WORK TO DO | Which rows below contain the string "sešitu"? Select and copy each of those rows in full, counting only matches with the same capitalization.
○ ○ ○ ○ ○ ○ ○
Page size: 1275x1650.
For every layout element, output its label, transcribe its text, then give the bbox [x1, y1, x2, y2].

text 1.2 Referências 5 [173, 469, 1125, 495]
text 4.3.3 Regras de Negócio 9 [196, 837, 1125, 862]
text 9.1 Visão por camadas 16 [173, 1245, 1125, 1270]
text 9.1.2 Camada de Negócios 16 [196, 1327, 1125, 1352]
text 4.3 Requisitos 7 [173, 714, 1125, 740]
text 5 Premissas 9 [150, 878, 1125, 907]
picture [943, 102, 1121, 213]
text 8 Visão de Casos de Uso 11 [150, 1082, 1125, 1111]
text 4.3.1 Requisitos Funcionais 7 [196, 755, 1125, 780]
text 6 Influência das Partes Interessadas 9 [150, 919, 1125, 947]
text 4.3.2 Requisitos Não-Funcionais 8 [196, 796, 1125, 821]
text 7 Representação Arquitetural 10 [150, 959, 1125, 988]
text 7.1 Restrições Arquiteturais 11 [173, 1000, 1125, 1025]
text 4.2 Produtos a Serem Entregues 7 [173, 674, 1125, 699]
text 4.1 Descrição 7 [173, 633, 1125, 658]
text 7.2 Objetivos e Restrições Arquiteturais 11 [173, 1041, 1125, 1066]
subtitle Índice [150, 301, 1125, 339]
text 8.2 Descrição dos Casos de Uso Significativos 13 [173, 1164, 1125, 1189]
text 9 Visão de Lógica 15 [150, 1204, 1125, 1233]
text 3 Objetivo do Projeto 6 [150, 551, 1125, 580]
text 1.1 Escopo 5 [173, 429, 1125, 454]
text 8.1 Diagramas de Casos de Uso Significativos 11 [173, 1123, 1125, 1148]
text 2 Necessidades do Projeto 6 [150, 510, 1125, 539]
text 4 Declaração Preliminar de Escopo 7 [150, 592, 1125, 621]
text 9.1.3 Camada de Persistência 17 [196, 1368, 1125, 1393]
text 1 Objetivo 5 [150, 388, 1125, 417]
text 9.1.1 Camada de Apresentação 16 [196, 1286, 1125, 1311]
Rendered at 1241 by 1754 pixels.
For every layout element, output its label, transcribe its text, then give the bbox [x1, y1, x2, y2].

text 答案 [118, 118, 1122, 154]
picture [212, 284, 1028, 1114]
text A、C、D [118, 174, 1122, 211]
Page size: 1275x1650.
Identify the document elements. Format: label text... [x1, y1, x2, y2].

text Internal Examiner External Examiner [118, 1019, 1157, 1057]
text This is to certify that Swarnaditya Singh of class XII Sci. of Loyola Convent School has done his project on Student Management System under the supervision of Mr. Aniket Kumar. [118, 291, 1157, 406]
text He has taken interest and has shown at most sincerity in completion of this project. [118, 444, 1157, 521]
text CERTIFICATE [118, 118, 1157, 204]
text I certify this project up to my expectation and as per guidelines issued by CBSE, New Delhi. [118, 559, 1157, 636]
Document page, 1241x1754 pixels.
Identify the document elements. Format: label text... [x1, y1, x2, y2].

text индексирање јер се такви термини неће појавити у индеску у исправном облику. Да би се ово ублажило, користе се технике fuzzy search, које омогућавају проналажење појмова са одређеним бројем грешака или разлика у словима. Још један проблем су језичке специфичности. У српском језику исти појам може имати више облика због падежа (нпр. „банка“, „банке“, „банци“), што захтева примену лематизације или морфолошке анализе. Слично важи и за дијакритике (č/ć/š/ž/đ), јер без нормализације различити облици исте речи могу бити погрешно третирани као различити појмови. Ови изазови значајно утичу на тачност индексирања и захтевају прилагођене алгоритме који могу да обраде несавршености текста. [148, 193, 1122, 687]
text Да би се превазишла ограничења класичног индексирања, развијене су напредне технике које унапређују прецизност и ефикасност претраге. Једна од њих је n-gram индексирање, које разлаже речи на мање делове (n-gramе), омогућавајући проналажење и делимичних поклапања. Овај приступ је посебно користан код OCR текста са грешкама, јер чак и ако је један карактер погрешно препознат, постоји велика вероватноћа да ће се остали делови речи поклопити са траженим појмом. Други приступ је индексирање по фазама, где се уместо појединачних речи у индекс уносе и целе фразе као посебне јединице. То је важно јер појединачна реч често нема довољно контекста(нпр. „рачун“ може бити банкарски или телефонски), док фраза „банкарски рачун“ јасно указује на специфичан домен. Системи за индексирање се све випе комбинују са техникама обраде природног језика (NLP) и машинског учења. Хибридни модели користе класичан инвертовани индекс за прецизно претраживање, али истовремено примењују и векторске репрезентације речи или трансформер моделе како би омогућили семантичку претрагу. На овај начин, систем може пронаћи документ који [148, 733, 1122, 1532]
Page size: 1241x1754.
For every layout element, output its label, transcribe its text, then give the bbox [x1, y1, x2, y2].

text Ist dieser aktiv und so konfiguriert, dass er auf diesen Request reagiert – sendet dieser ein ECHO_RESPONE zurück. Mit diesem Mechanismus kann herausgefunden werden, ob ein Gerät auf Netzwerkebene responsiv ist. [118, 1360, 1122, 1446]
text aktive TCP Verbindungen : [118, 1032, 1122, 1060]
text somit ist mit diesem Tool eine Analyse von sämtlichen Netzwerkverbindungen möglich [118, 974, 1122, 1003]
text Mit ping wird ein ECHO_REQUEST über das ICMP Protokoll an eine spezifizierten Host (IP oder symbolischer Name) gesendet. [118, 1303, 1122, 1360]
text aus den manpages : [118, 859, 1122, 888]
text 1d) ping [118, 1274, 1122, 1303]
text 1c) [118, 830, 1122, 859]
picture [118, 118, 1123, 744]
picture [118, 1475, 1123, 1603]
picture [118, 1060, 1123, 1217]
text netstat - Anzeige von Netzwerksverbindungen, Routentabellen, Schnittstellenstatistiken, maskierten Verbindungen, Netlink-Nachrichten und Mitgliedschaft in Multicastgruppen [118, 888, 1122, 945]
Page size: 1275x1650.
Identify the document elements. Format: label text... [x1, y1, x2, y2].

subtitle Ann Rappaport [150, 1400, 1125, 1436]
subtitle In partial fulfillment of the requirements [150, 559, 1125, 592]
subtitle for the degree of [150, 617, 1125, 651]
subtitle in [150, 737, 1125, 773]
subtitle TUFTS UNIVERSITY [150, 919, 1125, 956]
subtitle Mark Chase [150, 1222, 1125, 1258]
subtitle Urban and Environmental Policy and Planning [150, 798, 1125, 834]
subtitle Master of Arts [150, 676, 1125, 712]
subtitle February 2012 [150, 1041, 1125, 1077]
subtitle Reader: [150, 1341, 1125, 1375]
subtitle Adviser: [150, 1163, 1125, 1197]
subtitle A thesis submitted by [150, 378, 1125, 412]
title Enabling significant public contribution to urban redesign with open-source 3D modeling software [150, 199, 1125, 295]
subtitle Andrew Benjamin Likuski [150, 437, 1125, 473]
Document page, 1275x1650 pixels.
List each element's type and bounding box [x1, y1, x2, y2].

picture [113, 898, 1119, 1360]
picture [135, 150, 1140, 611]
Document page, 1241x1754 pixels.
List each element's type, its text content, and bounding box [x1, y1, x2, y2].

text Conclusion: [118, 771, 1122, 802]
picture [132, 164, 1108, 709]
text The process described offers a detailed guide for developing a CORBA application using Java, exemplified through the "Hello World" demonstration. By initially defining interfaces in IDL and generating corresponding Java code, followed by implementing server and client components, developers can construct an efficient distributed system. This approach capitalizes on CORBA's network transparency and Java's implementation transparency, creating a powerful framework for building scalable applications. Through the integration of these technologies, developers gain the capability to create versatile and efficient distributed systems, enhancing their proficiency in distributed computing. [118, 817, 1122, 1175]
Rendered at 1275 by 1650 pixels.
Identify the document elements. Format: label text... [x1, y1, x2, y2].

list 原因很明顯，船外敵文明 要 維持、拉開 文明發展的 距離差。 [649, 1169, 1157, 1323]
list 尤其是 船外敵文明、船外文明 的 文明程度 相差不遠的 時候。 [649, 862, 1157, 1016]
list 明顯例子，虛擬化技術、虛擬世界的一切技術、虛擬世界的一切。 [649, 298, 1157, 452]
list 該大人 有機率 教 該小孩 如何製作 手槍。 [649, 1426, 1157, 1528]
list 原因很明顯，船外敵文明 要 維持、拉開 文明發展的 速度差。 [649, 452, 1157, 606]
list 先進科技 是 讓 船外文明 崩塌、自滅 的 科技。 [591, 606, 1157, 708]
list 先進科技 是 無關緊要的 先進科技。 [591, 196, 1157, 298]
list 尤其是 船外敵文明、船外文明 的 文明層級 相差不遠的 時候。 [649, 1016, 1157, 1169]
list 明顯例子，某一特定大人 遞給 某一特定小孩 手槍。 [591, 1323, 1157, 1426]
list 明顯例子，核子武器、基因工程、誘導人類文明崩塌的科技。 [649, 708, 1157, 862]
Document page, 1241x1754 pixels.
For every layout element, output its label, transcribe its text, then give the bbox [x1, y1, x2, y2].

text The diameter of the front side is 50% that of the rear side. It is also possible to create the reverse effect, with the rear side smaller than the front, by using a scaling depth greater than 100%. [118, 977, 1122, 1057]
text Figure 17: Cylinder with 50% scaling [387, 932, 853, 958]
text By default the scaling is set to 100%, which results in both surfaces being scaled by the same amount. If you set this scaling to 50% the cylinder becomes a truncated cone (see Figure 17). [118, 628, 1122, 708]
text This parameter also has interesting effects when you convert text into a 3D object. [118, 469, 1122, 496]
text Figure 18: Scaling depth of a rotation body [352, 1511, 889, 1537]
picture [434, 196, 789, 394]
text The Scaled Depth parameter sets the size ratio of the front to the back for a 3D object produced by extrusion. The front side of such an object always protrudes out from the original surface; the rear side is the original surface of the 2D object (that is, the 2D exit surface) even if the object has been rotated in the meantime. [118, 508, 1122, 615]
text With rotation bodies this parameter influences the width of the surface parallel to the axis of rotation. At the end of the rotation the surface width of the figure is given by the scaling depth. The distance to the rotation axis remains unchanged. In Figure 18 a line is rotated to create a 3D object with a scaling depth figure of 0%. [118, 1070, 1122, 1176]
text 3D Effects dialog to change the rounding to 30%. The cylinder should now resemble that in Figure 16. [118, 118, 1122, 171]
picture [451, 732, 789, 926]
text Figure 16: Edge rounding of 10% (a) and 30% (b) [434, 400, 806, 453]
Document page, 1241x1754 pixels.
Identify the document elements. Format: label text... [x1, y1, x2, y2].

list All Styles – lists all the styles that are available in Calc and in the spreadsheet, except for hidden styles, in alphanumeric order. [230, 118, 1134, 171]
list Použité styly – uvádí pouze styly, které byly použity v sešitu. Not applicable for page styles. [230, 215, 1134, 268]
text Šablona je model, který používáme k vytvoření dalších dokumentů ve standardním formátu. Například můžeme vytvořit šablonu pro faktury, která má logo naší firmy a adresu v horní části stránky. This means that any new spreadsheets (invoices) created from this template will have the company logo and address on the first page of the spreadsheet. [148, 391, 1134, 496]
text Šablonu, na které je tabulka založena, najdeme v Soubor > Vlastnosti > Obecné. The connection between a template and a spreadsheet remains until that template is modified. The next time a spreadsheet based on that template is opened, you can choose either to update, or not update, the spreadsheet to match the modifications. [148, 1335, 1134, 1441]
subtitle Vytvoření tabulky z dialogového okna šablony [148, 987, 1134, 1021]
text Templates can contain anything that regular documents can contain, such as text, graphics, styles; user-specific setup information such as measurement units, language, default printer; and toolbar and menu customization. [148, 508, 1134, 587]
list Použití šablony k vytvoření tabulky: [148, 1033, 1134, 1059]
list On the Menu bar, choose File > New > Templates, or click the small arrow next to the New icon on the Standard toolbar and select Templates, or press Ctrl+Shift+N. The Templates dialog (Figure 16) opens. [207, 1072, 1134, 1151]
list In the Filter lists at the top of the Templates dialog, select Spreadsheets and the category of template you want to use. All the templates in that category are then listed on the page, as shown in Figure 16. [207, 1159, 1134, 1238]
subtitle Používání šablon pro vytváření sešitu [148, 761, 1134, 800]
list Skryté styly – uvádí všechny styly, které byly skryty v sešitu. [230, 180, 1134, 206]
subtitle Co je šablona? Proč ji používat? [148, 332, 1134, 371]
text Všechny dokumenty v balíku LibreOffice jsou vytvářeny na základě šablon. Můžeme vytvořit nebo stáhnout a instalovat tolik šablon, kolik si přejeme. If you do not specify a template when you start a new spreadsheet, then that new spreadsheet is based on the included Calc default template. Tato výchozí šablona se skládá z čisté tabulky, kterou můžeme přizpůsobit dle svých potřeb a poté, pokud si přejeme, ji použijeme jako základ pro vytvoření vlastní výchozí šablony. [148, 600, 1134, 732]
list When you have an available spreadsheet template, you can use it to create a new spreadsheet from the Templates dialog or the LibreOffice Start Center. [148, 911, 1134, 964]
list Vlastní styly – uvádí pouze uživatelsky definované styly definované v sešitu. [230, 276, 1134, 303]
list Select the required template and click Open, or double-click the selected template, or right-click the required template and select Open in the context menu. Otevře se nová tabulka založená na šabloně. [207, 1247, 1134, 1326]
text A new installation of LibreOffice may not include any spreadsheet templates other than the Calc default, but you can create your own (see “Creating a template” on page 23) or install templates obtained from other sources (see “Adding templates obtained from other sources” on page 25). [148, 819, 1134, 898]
○ ○ ○ ○ ○ ○ ○
OUTPUT FOR THIS EXERCISE |
list Použité styly – uvádí pouze styly, které byly použity v sešitu. Not applicable for page styles. [230, 215, 1134, 268]
subtitle Používání šablon pro vytváření sešitu [148, 761, 1134, 800]
list Skryté styly – uvádí všechny styly, které byly skryty v sešitu. [230, 180, 1134, 206]
list Vlastní styly – uvádí pouze uživatelsky definované styly definované v sešitu. [230, 276, 1134, 303]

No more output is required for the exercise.